Court Opinion

ID: 8589406
Source: CourtListenerOpinion
Date Created: 2022-11-23 15:43:31.23425+00
Date Added: 2024-06-11T16:54:19.940916
License: Public Domain

MaddeN, Judge,
delivered the opinion of the court.
The issue in this estate tax case is whether the Commissioner of Internal Eevenue properly included in the gross estate of the decedent, Edward C. Knight, Jr., certain property transferred by him in trust June 28,1912. The basis of the Commissioner’s action was that under the trust instrument there was a possibility of reverter which could not terminate until decedent’s death and therefore the transfer was intended to take effect at decedent’s death.
The trust instrument gave successive life interests to Edward C. Knight, Jr., and to his daughter, Clara W. K. Colford. It then provided for the further disposition of the trust property upon the death of Mrs. Colford under three different described conditions; (1) her death, after *789Knight’s death, leaving children or descendants of children; (2) her death, in Knight’s lifetime, without descendants; (3) her death, after Knight’s death, without descendants. In situation (1) the property was to go to the descendants living at Mrs. Colford’s death, per stirpes; in (2) it was to go back to Knight; and in (3) it was to go as Knight might have appointed by a testamentary disposition.
In fact, Mrs. Colford died before Knight, and left two children, so that no one of the three described conditions covered by the trust instrument occurred.' The consequence was that the trust instrument made no disposition of the property at all except that of the life estates to Knight and Mrs. Colford, in the circumstances which in fact occurred. This may well have been an oversight on Knight’s part. But we think it is not permissible for the court to fill in a complete gap in a deed in order to make a disposition of property which the grantor did not, by his language, make, but which he probably would have made if be had thought of it.

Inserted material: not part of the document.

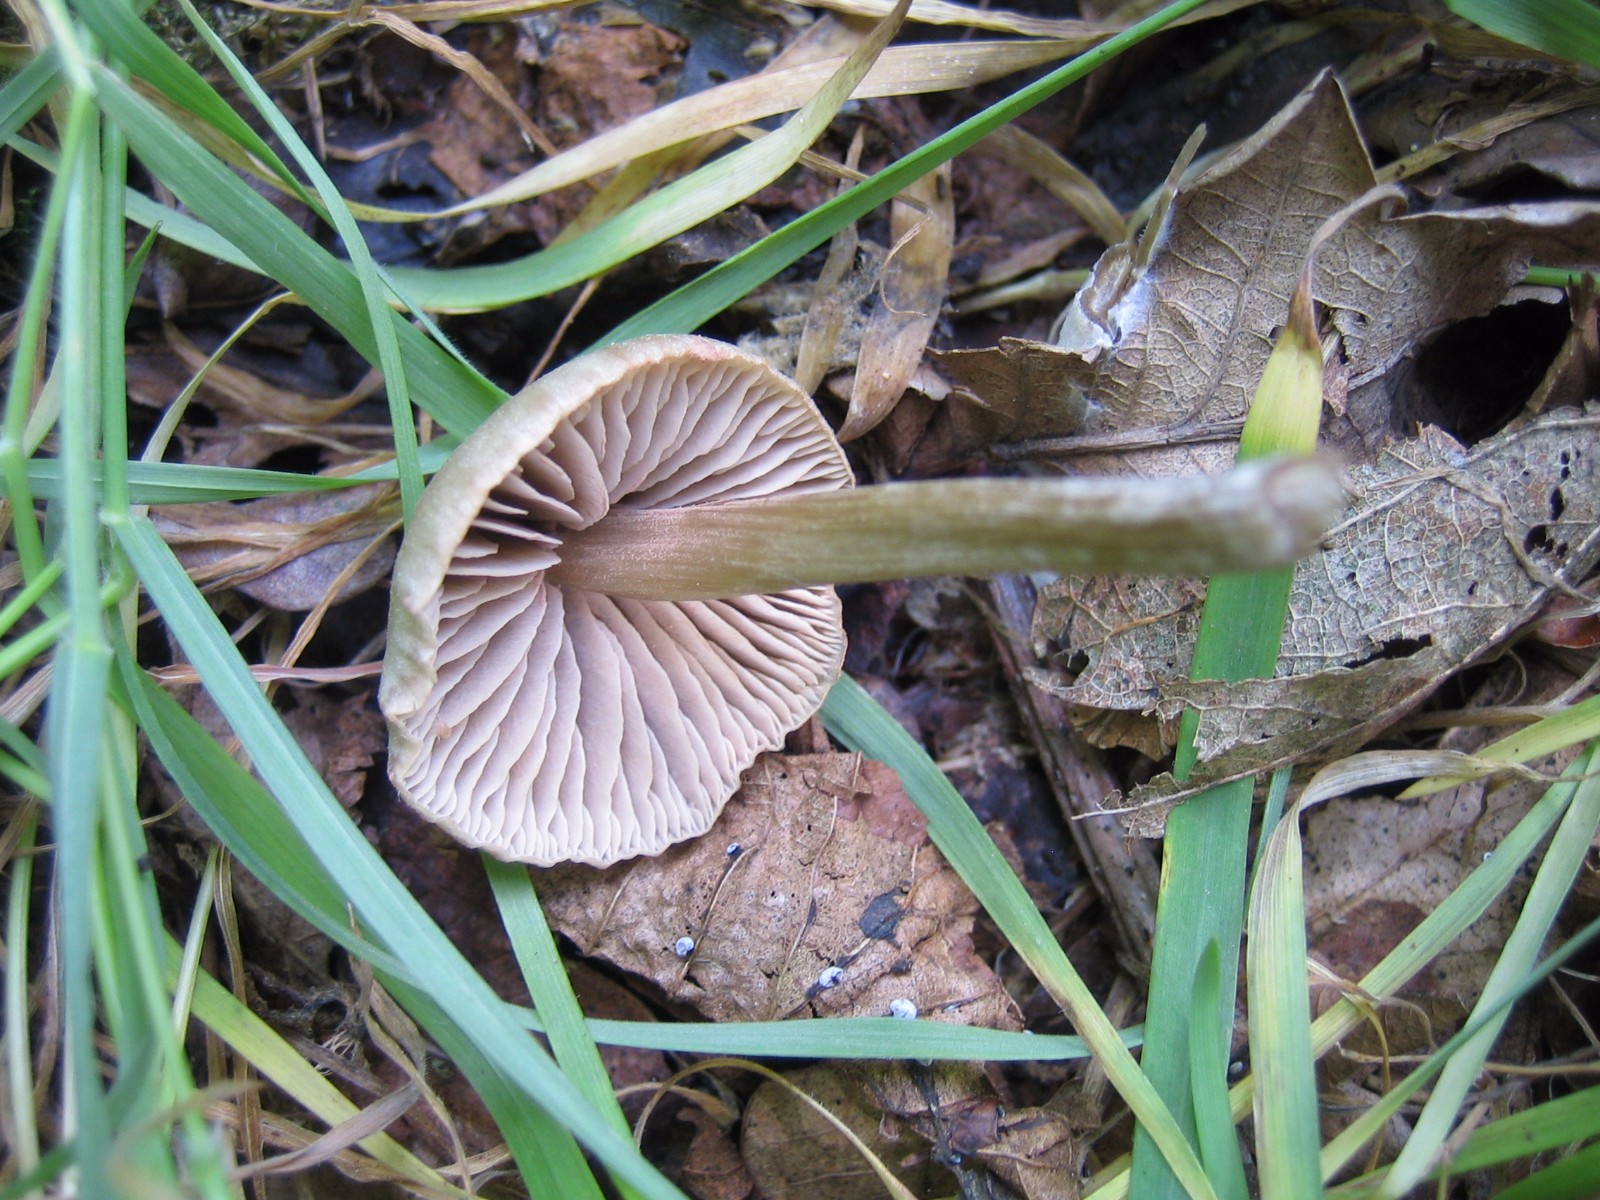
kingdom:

It is true that, as shown in finding 11, the Pennsylvania court having supervision of the trust approved a distribution of the property as if it had been covered by the trust deed. But this approval was in response to a petition presented by all interested parties, including the executor of Knight’s estate, and was nothing more than a consent decree. It represents no determination at all by a Pennsylvania court that it is the law of Pennsylvania that complete gaps in a trust deed will be filled by writing into them what would probably have been the intent of the grantor if he had given thought to the matter. We cannot, therefore, agree that the Pennsylvania court’s decree binds the Government, with regard to the taxability of this transaction, or binds this court in this contested case between different parties, to follow the Pennsylvania court’s consent decree.
The trust deed made no disposition of the property beyond the two life estates, in the event which occurred, and accordingly, from the time that Mrs. Colford’s life estate was extinguished in 1924, Knight had a life estate by the terms of the deed and a resulting trust of the undisposed *790of reversion. He was therefore, in equity, the complete owner of the property at the time of his death and the estate tax should apply.
If the court should seek to fill the gap in the trust deed with some gift of a remainder to Mrs. Colford’s issue, it still would have the task of formulating the language to be inserted. It must determine whether to make, for the creator of the trust, a gift of a remainder to the descendants of Mrs. Colford who should be living at her death, or to those who should be living at the death of Knight, the time at which the interest of Mrs. Colford’s descendants would take effect in possession.
A reasonable construction of the trust instrument is that if Knight had made provision for the event which in fact occurred, he would have provided, as he did in the parts of the deed which he wrote, that the interests of the descendants of Mrs. Colford should not vest until they vested in possession, upon his death. For instance, if one of the two daughters of Mrs. Colford who survived her had died before Knight, leaving a child, and creditors, Knight’s intention, as shown by the provisions of his deed, would have been that the child should get the property, when Knight died, and not the creditors. Family settlements in general keep the interests contingent, SO' that those of the family who are alive when the time for enjoyment arrives may not find their inheritance has been dissipated without ever being enjoyed.
It is reasonable theref oi’e to conclude that if a provision is to be written into the deed it should be that upon the expiration of the life estates of both Knight and his daughter, no matter which died first, the trustee should “pay, assign, transfer and set over the principal to and among the children of the said Clara W. K. Colford, then living, and the descendants of any child then dead, share and share alike, per stirpes, upon the principal of representation.” The quoted language is the language actually used by Knight for one of the situations which he foresaw and provided for. If his deed is so read, the gift would have failed if the two daughters who survived Mrs. Colford had died without issue before Knight died. Until that question was resolved by Knight’s death, he had an equi*791table reversion in the property, and an estate tax was payable thereon upon his death.
The decree of the Pennsylvania court, even if it had been a decision in a contested case, would have been of no assistance in this latter question of construction. The daughters who survived Mrs. Colford in 1924 survived Knight in 1936 and the court would have had no occasion, after Knight’s death, to determine whether their interests had vested in 1924 or not until 1936.
It follows that the petition should be dismissed. It is so ordered.
Jones, Judge; and Whaley, Chief Justice, concur.